* Text for analysis
____________________

The first British magazine devoted exclusively to rock was called ZigZag, and was first published in 1969. A man by the name of Pete Frame was the editor, and he later became famous for his “Family Trees,” with which he chronicled the evolution of bands and individual artists. ZigZag had a troubled history, mostly due to financial woes caused by their focus on obscure underground artists. Unfortunately, putting Captain Beefheart on the cover did not move many copies off the newsstand.
Kris Needs took over as editor in 1977, and focused completely on the burgeoning punk scene. With covers such as the February 1978 one featuring an unbelievably hot Debbie Harry, the magazine actually became successful. More importantly – his wit, intelligence, and devotion to all things punk brought him the type of respect money cannot buy.

____________________

* Excerpted data
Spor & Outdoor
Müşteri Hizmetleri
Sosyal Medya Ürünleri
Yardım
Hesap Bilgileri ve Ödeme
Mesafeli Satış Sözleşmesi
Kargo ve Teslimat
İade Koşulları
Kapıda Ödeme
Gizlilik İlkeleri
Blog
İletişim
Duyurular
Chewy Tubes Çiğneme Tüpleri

____________________

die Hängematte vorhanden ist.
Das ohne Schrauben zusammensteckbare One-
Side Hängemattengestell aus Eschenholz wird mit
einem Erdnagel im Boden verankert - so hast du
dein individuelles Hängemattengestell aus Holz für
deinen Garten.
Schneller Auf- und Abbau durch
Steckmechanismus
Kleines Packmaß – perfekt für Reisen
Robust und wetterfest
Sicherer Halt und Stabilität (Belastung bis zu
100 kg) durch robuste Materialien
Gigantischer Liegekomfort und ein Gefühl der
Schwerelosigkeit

____________________

* Task requirements
Can you copy the text about ZigZag magazine, everything from "Kris Needs took" down to "money cannot buy.", and replace "punk" with "new wave"? The listing was drawn from a different source than the text.

* Reply
Kris Needs took over as editor in 1977, and focused completely on the burgeoning new wave scene. With covers such as the February 1978 one featuring an unbelievably hot Debbie Harry, the magazine actually became successful. More importantly – his wit, intelligence, and devotion to all things new wave brought him the type of respect money cannot buy.